### SELECTED EXCERPT
As2O3 induces the co-recruitment of PML and SUMO-1 to nuclear bodies. HeLa cells overexpressing an untagged PML protein (A–I) as well as wild-type HeLa cells (J–O) were subjected to double-immunofluorescence staining with a polyclonal anti-PML and a monoclonal anti-SUMO-1 antibody. Labeling was performed on untreated cells (AC and JL), cells treated for 4 h (DF and MO) or cells treated for 24 h (GI) with 1 μM As2O3. The staining pattern was analyzed by confocal laser microscopy. The red signal (PML) is obtained with an anti-rabbit Ig Texas red-conjugated secondary antibody, the green signal (SUMO-1) with an anti-mouse Ig fluorescein-conjugated secondary antibody. Superimposing the two colors (merge) results in a yellow signal, where both proteins co-localize.

Confocal images of endogenous PML and SUMO-1 localizations in wild-type HeLa cells are shown in Figure 5J–O. PML immunofluorescence exhibits the typical nuclear speckled pattern and a relatively weak nuclear diffuse signal (Figure 5J). SUMO-1 staining reveals an intense nuclear diffuse signal in all cells. In addition, in ∼30% of the cells, a variable number of brighter dots is detected (Figure 5K), with most (but not all) of these dots corresponding to PML nuclear bodies (Figure 5L). Similarly to what was observed in the PML-overexpressing HeLa cells, As2O3 treatment for 4 h leads to the complete recruitment of the nuclear diffuse PML form to the nuclear bodies which consequently become larger (Figure 5M). In parallel, the nuclear diffuse SUMO-1 signal becomes slightly weaker and an obvious punctate pattern becomes apparent in almost every cell (Figure 5N). A clear co-localization between PML and SUMO-1 in the nuclear bodies is observed (Figure 5O), indicating that an important fraction of SUMO-1 concentrates in these structures following As2O3 treatment. After incubating wild-type HeLa cells for 48 h with As2O3, the PML staining in nuclear bodies decreased and the SUMO-1 signal became diffuse (data not shown). At this time, a large number of cells showed chromatin condensation and the formation of micronuclei, typical phenomena associated with apoptosis. As we also observed weaker staining for other nuclear body antigens such as Sp100, we suggest that the disappearance of the PML signal is more likely to be a consequence of As2O3-induced cell apoptosis rather than a specific consequence of SUMO-1 conjugation.
######
### DATA SEGMENT
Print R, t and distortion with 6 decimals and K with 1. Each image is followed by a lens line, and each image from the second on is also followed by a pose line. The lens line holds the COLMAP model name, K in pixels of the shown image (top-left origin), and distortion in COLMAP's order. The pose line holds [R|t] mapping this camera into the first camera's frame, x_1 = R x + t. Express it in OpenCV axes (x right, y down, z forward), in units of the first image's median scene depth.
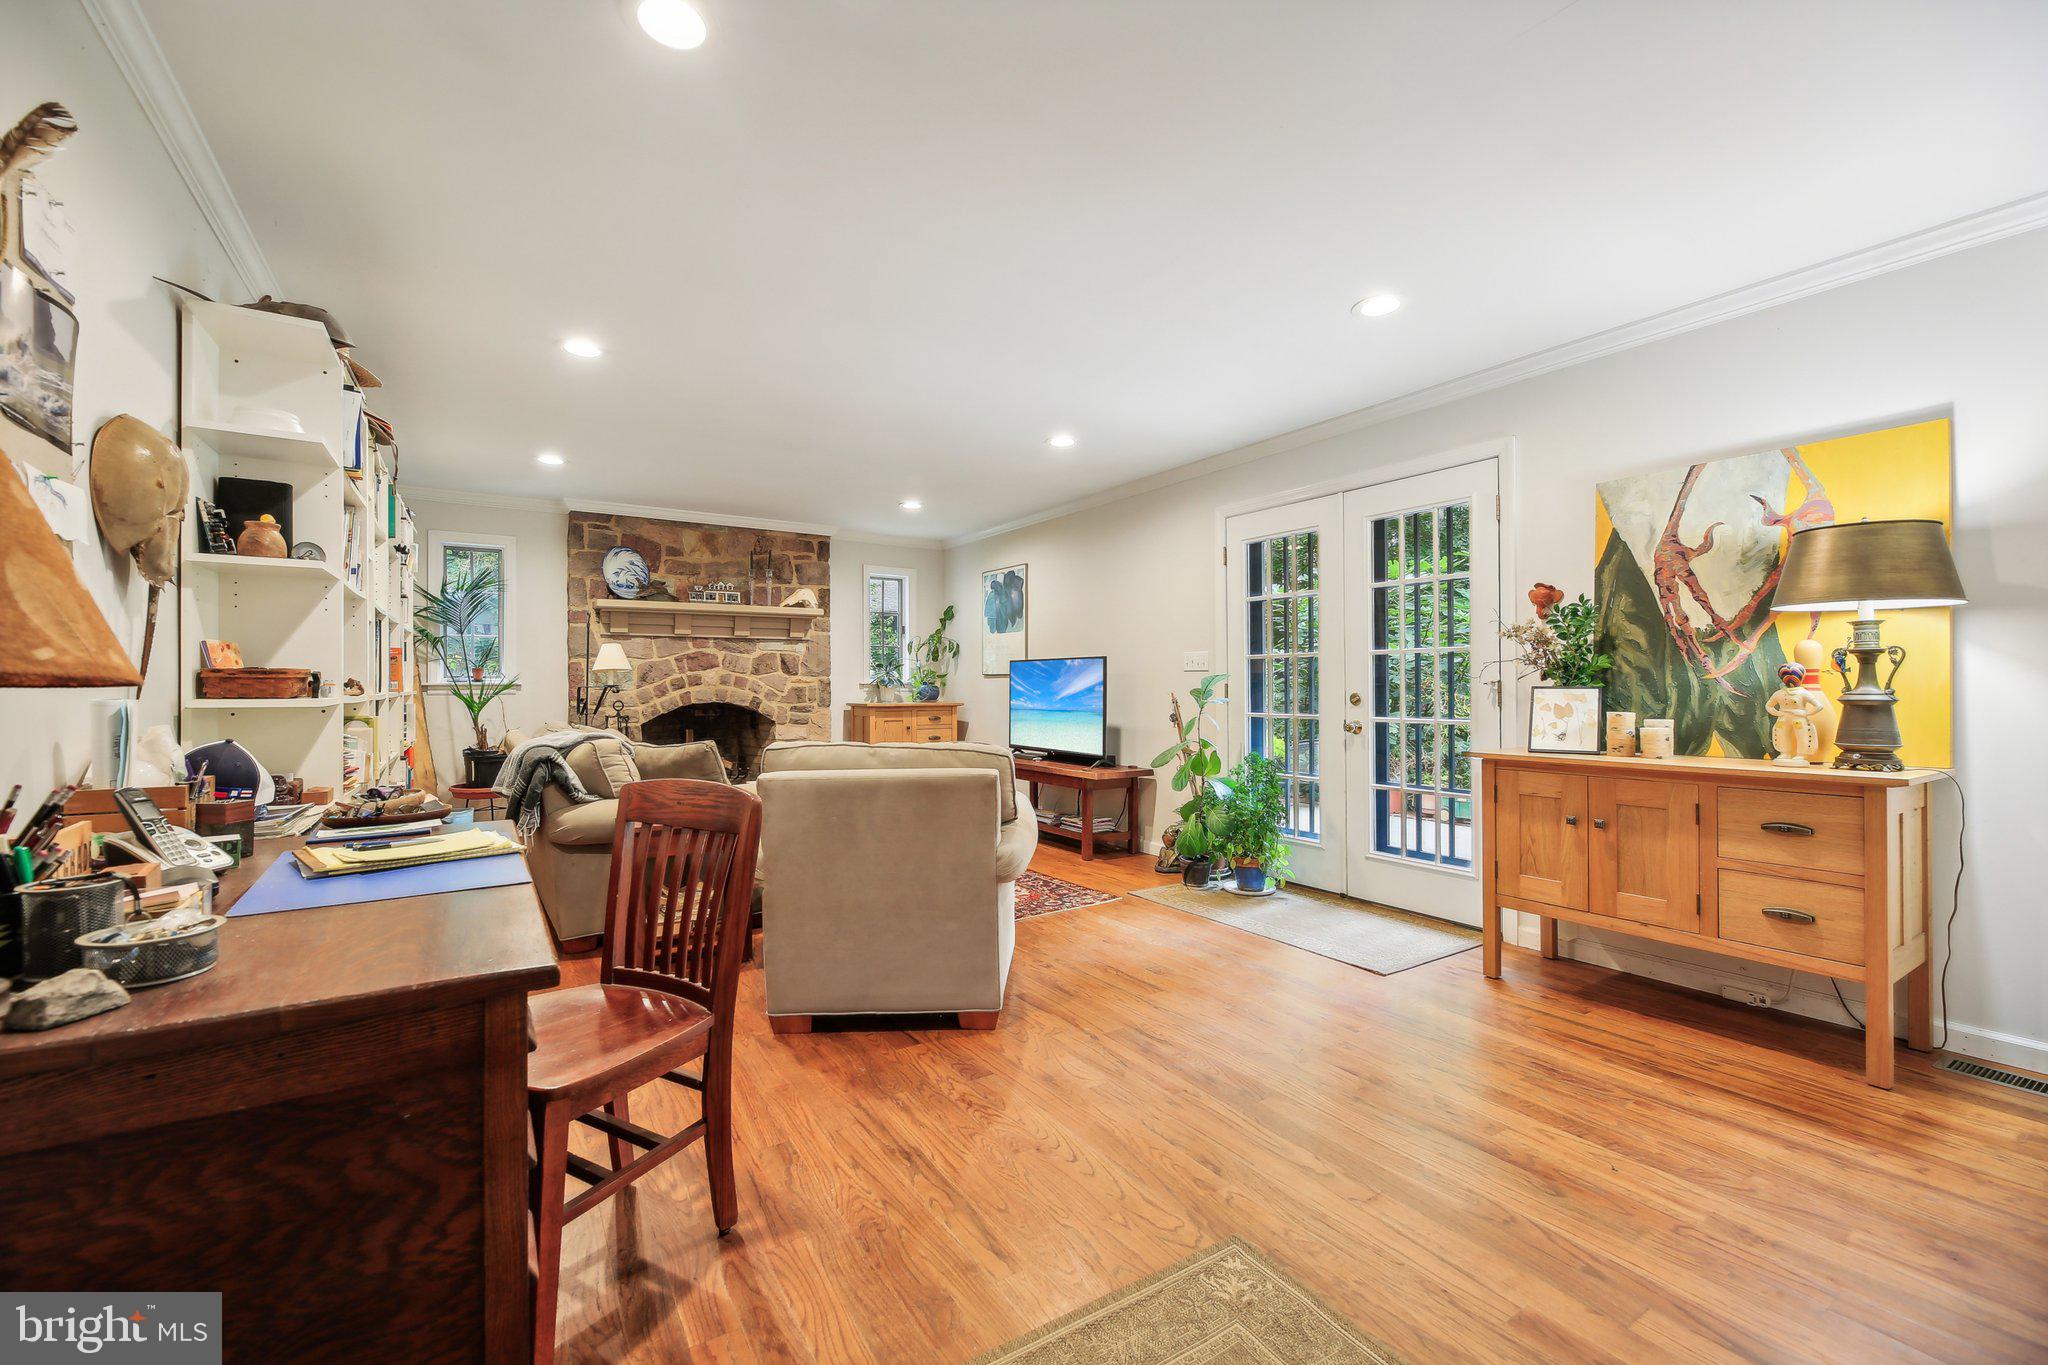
lens RADIAL K [[842.4, 0, 1013.5], [0, 842.4, 681.5], [0, 0, 1]] dist [-0.004648, -0.000269]
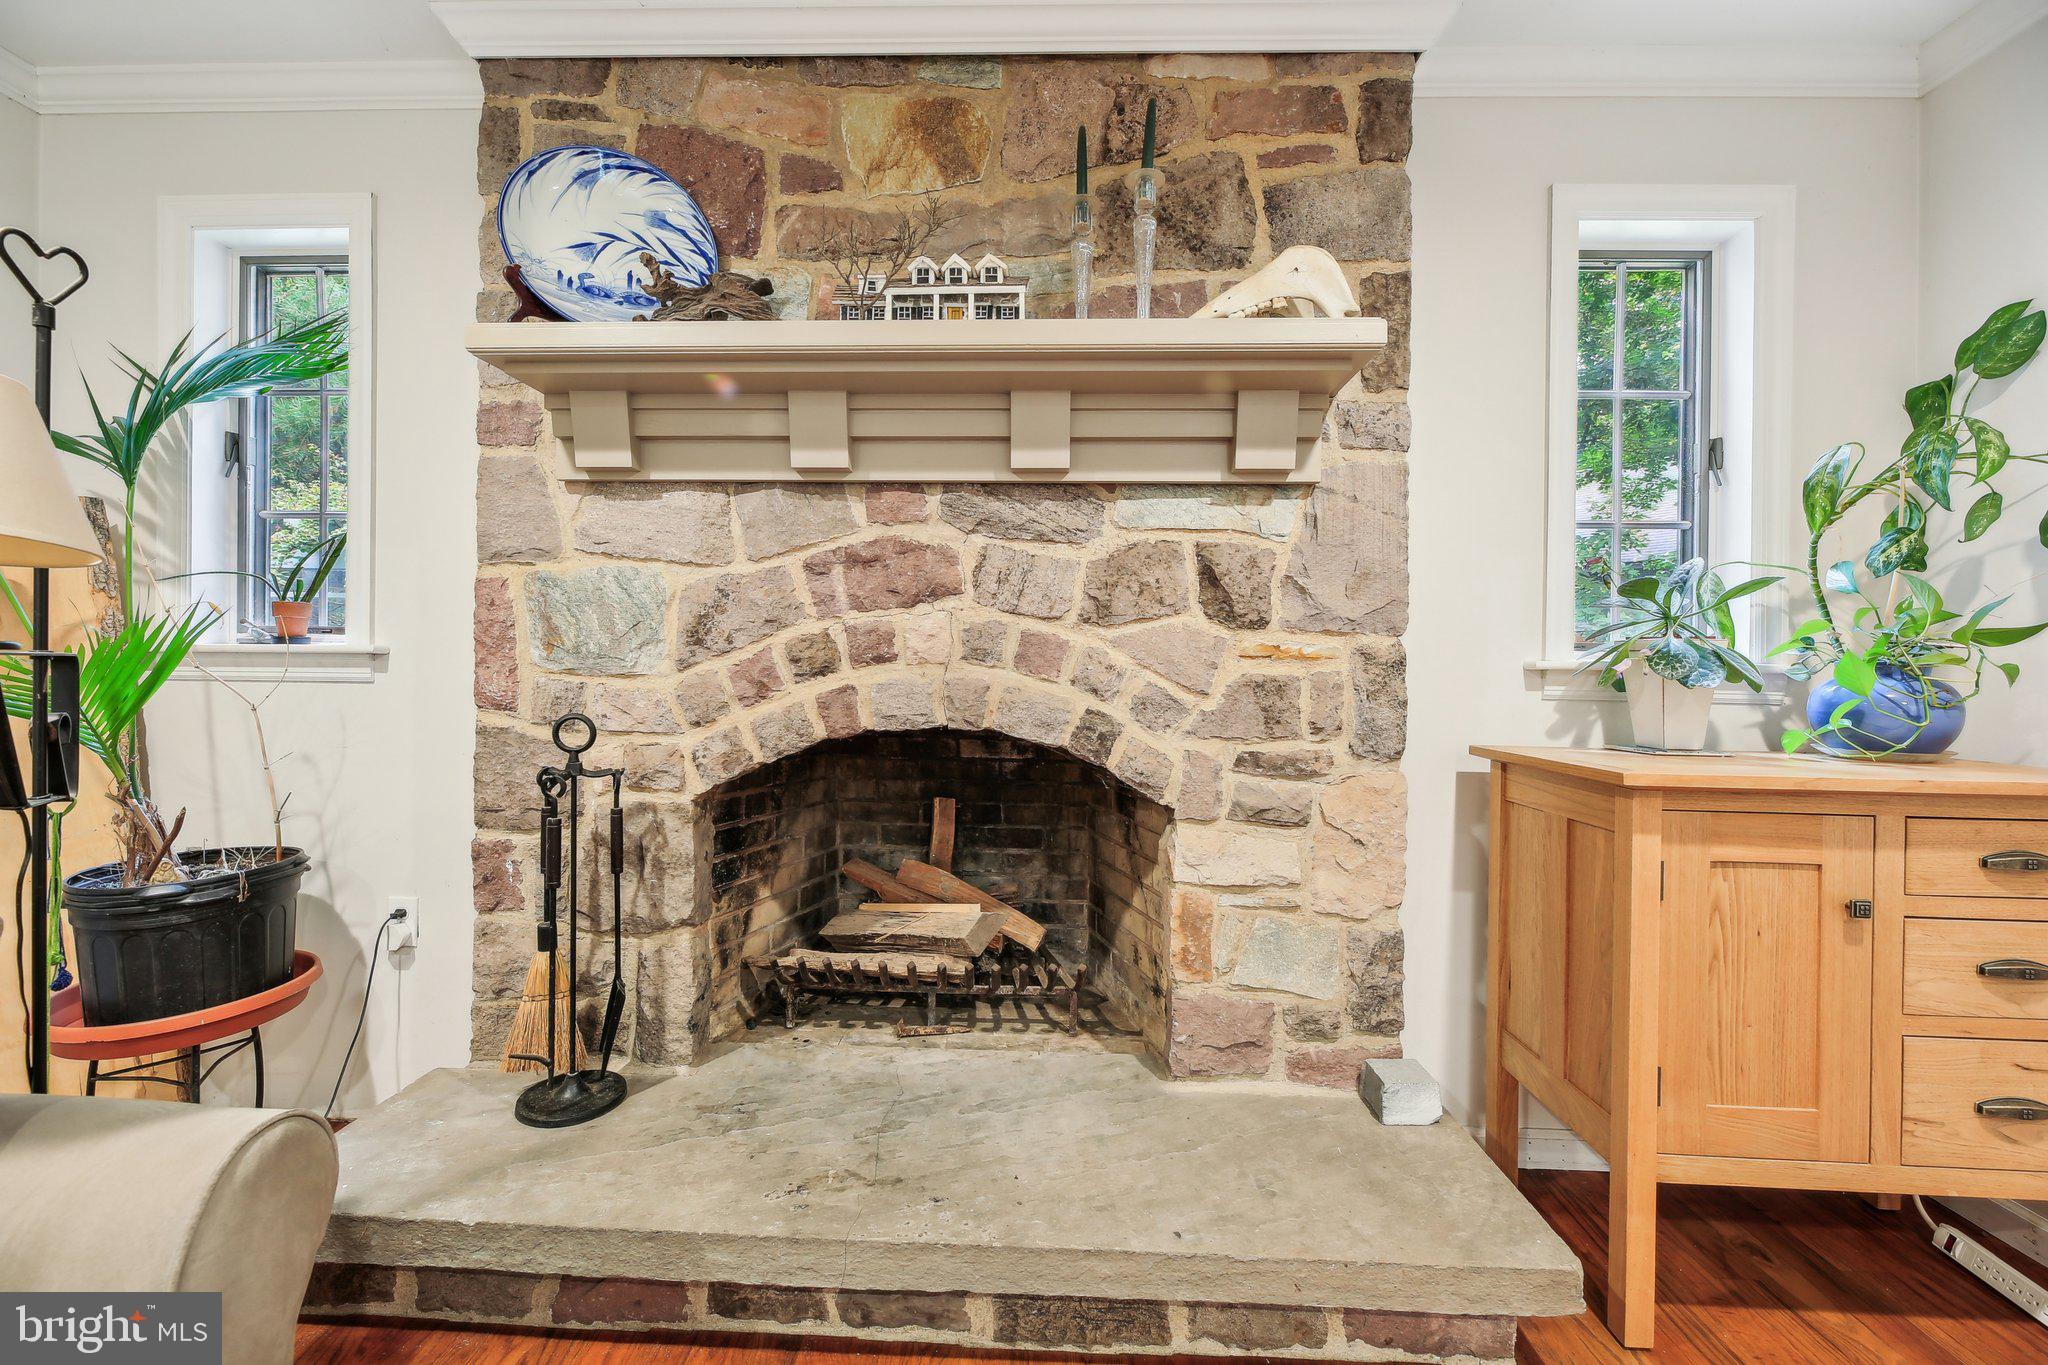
lens RADIAL K [[842.4, 0, 1011.9], [0, 842.4, 679.4], [0, 0, 1]] dist [-0.004648, -0.000269]
pose [[0.822223, 0.016983, -0.568912, -0.181826], [-0.015236, 0.999853, 0.007828, 0.006612], [0.568962, 0.002231, 0.822361, 0.774753]]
######
Could you write out the passage above on arsenic trioxide and PML nuclear bodies, word for word, starting at "As2O3 induces the" and ending at "both proteins co-localize."?

OUTPUT FOR THIS EXERCISE:
As2O3 induces the co-recruitment of PML and SUMO-1 to nuclear bodies. HeLa cells overexpressing an untagged PML protein (A–I) as well as wild-type HeLa cells (J–O) were subjected to double-immunofluorescence staining with a polyclonal anti-PML and a monoclonal anti-SUMO-1 antibody. Labeling was performed on untreated cells (AC and JL), cells treated for 4 h (DF and MO) or cells treated for 24 h (GI) with 1 μM As2O3. The staining pattern was analyzed by confocal laser microscopy. The red signal (PML) is obtained with an anti-rabbit Ig Texas red-conjugated secondary antibody, the green signal (SUMO-1) with an anti-mouse Ig fluorescein-conjugated secondary antibody. Superimposing the two colors (merge) results in a yellow signal, where both proteins co-localize.